* [Excerpts from a dataset]:
Content starts
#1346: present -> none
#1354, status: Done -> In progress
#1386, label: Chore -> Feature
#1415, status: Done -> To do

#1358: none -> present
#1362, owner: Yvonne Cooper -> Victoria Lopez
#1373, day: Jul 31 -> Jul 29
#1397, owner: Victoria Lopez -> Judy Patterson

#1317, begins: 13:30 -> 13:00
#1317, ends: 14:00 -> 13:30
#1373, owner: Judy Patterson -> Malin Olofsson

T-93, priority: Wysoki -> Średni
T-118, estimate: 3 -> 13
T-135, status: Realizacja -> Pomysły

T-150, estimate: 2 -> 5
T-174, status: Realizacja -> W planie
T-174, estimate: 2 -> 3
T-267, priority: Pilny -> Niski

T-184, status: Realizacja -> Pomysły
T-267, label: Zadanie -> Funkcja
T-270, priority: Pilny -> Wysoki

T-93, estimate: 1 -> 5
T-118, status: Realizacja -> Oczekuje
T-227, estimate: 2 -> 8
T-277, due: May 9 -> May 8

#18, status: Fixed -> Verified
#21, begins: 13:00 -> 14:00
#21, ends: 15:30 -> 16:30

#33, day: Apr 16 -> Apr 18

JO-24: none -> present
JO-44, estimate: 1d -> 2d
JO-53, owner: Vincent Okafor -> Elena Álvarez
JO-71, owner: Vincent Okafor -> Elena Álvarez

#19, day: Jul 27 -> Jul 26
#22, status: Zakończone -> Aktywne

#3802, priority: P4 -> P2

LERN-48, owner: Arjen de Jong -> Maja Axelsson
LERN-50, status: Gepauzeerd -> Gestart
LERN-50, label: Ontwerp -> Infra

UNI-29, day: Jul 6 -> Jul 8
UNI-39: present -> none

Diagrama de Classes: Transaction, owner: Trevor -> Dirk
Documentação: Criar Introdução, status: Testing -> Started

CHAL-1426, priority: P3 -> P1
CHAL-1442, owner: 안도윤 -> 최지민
Content ends
All of the data, start to finish: please output it exactly.

#1346: present -> none
#1354, status: Done -> In progress
#1386, label: Chore -> Feature
#1415, status: Done -> To do

#1358: none -> present
#1362, owner: Yvonne Cooper -> Victoria Lopez
#1373, day: Jul 31 -> Jul 29
#1397, owner: Victoria Lopez -> Judy Patterson

#1317, begins: 13:30 -> 13:00
#1317, ends: 14:00 -> 13:30
#1373, owner: Judy Patterson -> Malin Olofsson

T-93, priority: Wysoki -> Średni
T-118, estimate: 3 -> 13
T-135, status: Realizacja -> Pomysły

T-150, estimate: 2 -> 5
T-174, status: Realizacja -> W planie
T-174, estimate: 2 -> 3
T-267, priority: Pilny -> Niski

T-184, status: Realizacja -> Pomysły
T-267, label: Zadanie -> Funkcja
T-270, priority: Pilny -> Wysoki

T-93, estimate: 1 -> 5
T-118, status: Realizacja -> Oczekuje
T-227, estimate: 2 -> 8
T-277, due: May 9 -> May 8

#18, status: Fixed -> Verified
#21, begins: 13:00 -> 14:00
#21, ends: 15:30 -> 16:30

#33, day: Apr 16 -> Apr 18

JO-24: none -> present
JO-44, estimate: 1d -> 2d
JO-53, owner: Vincent Okafor -> Elena Álvarez
JO-71, owner: Vincent Okafor -> Elena Álvarez

#19, day: Jul 27 -> Jul 26
#22, status: Zakończone -> Aktywne

#3802, priority: P4 -> P2

LERN-48, owner: Arjen de Jong -> Maja Axelsson
LERN-50, status: Gepauzeerd -> Gestart
LERN-50, label: Ontwerp -> Infra

UNI-29, day: Jul 6 -> Jul 8
UNI-39: present -> none

Diagrama de Classes: Transaction, owner: Trevor -> Dirk
Documentação: Criar Introdução, status: Testing -> Started

CHAL-1426, priority: P3 -> P1
CHAL-1442, owner: 안도윤 -> 최지민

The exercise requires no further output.